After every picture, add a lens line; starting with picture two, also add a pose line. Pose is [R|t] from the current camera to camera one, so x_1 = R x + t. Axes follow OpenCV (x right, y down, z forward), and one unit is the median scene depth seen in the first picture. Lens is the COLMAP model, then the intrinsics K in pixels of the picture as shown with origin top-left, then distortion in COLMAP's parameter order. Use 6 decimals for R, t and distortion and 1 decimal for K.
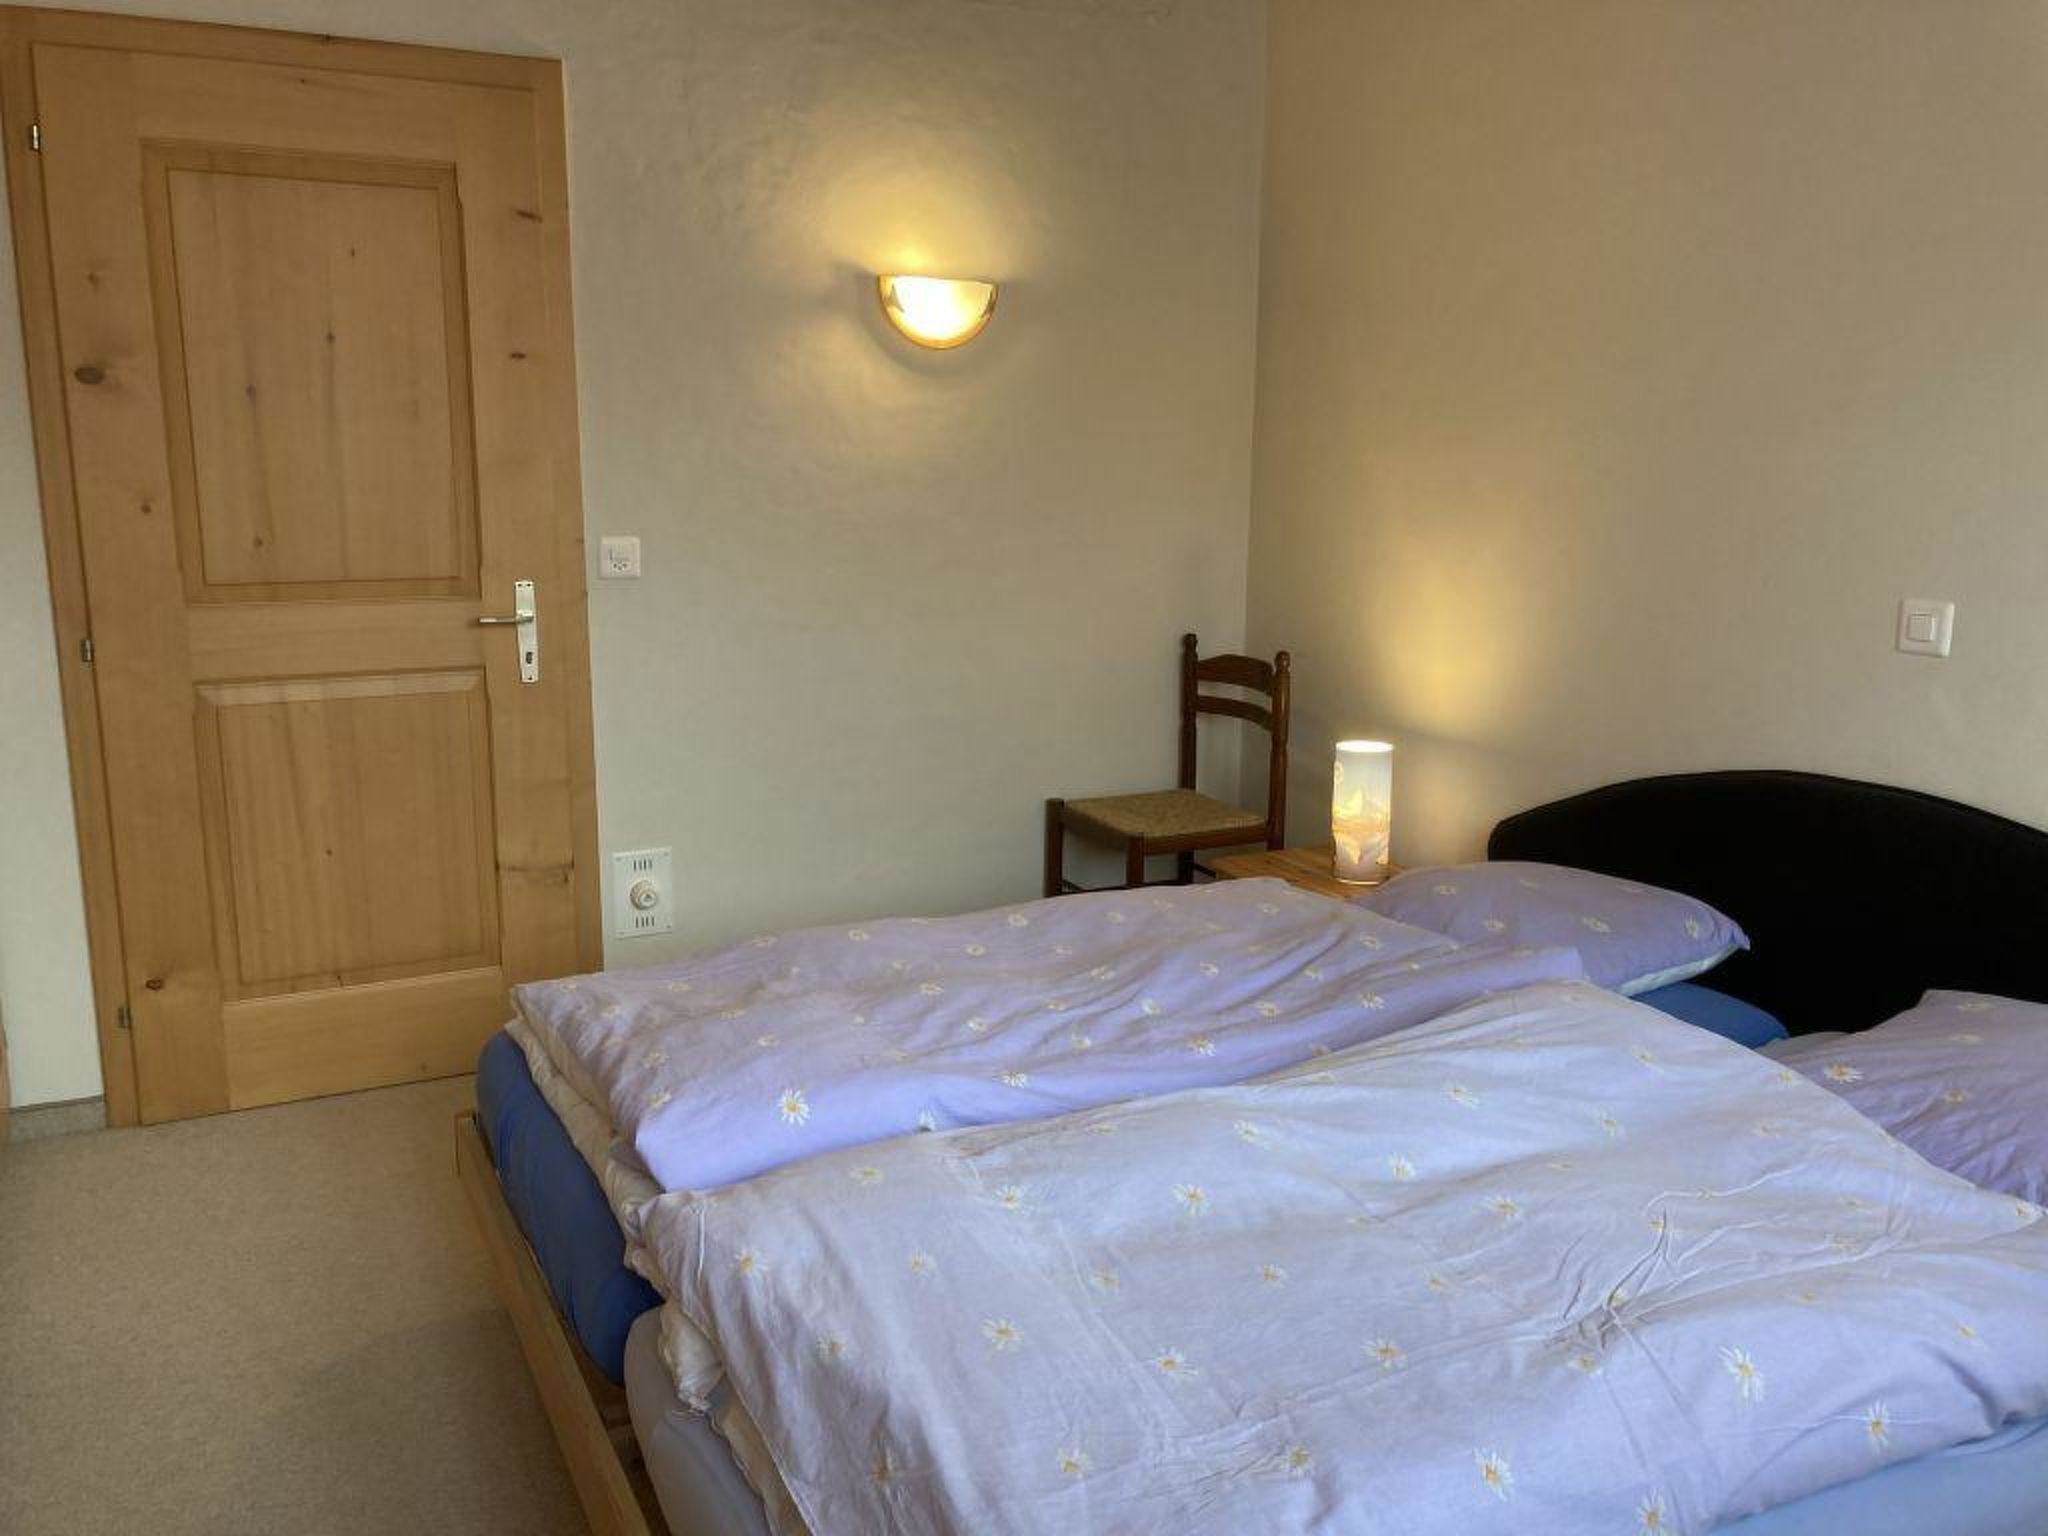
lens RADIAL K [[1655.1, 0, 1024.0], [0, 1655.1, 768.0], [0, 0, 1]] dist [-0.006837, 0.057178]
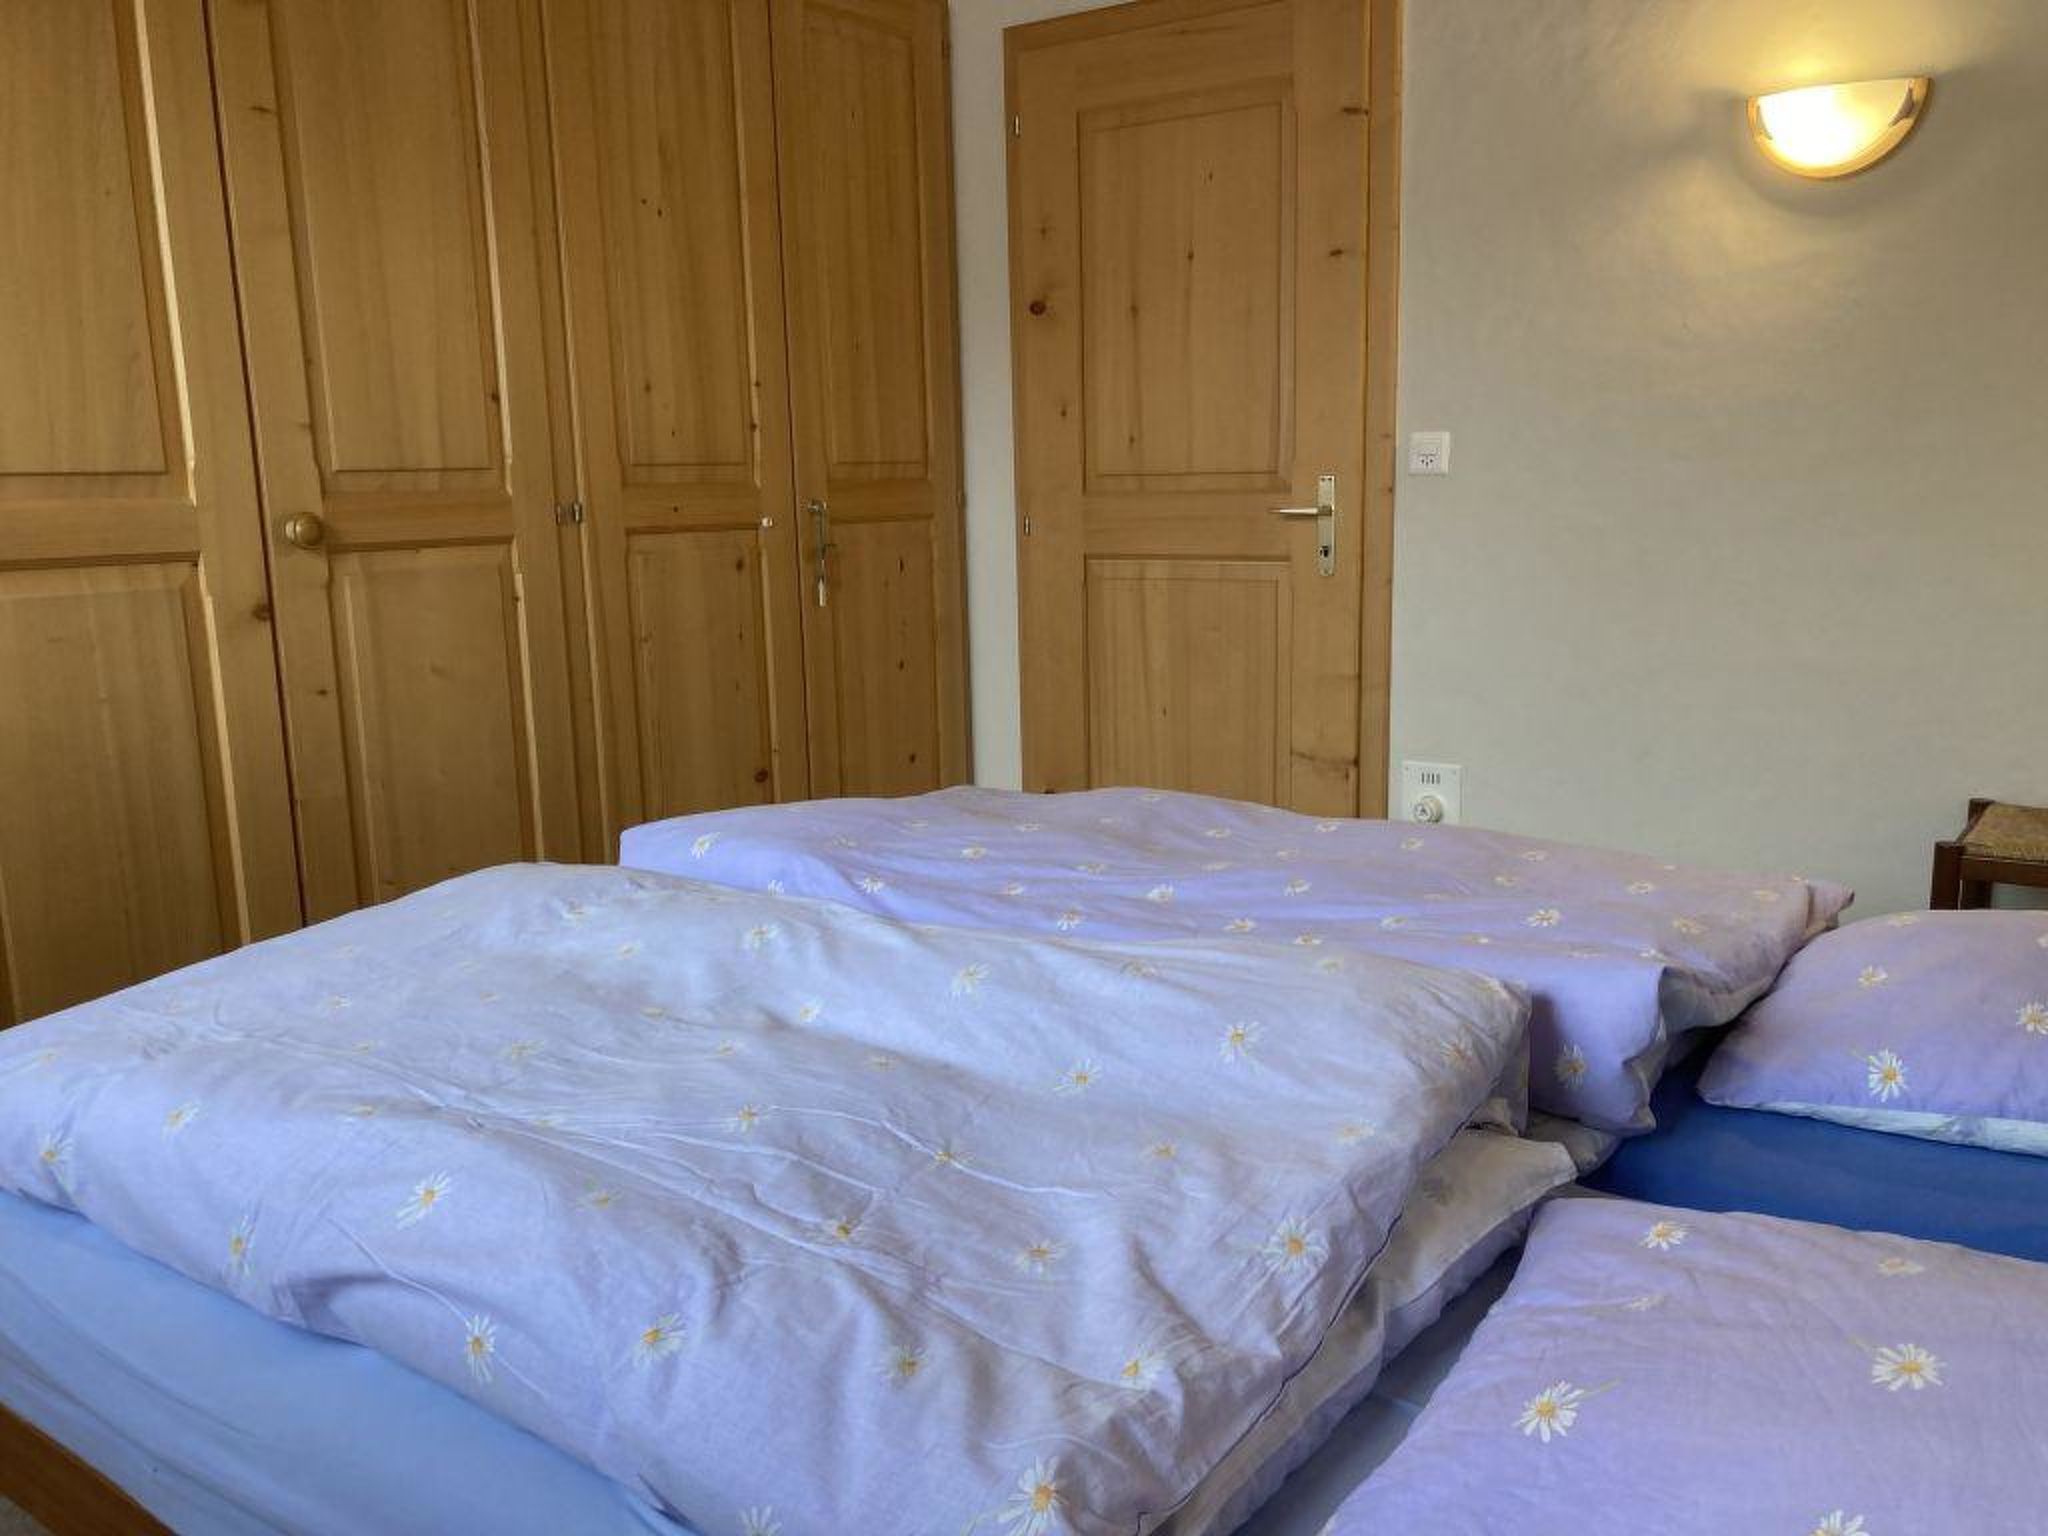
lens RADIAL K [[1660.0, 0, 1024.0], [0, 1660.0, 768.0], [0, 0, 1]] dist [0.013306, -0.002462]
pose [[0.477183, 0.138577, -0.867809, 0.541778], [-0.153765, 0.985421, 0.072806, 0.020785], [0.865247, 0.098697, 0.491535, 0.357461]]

§ **To do**:
Repeat the listing above word for word, leaving out the pictures.

§ **Exercise result**:
After every picture, add a lens line; starting with picture two, also add a pose line. Pose is [R|t] from the current camera to camera one, so x_1 = R x + t. Axes follow OpenCV (x right, y down, z forward), and one unit is the median scene depth seen in the first picture. Lens is the COLMAP model, then the intrinsics K in pixels of the picture as shown with origin top-left, then distortion in COLMAP's parameter order. Use 6 decimals for R, t and distortion and 1 decimal for K.
lens RADIAL K [[1655.1, 0, 1024.0], [0, 1655.1, 768.0], [0, 0, 1]] dist [-0.006837, 0.057178]
lens RADIAL K [[1660.0, 0, 1024.0], [0, 1660.0, 768.0], [0, 0, 1]] dist [0.013306, -0.002462]
pose [[0.477183, 0.138577, -0.867809, 0.541778], [-0.153765, 0.985421, 0.072806, 0.020785], [0.865247, 0.098697, 0.491535, 0.357461]]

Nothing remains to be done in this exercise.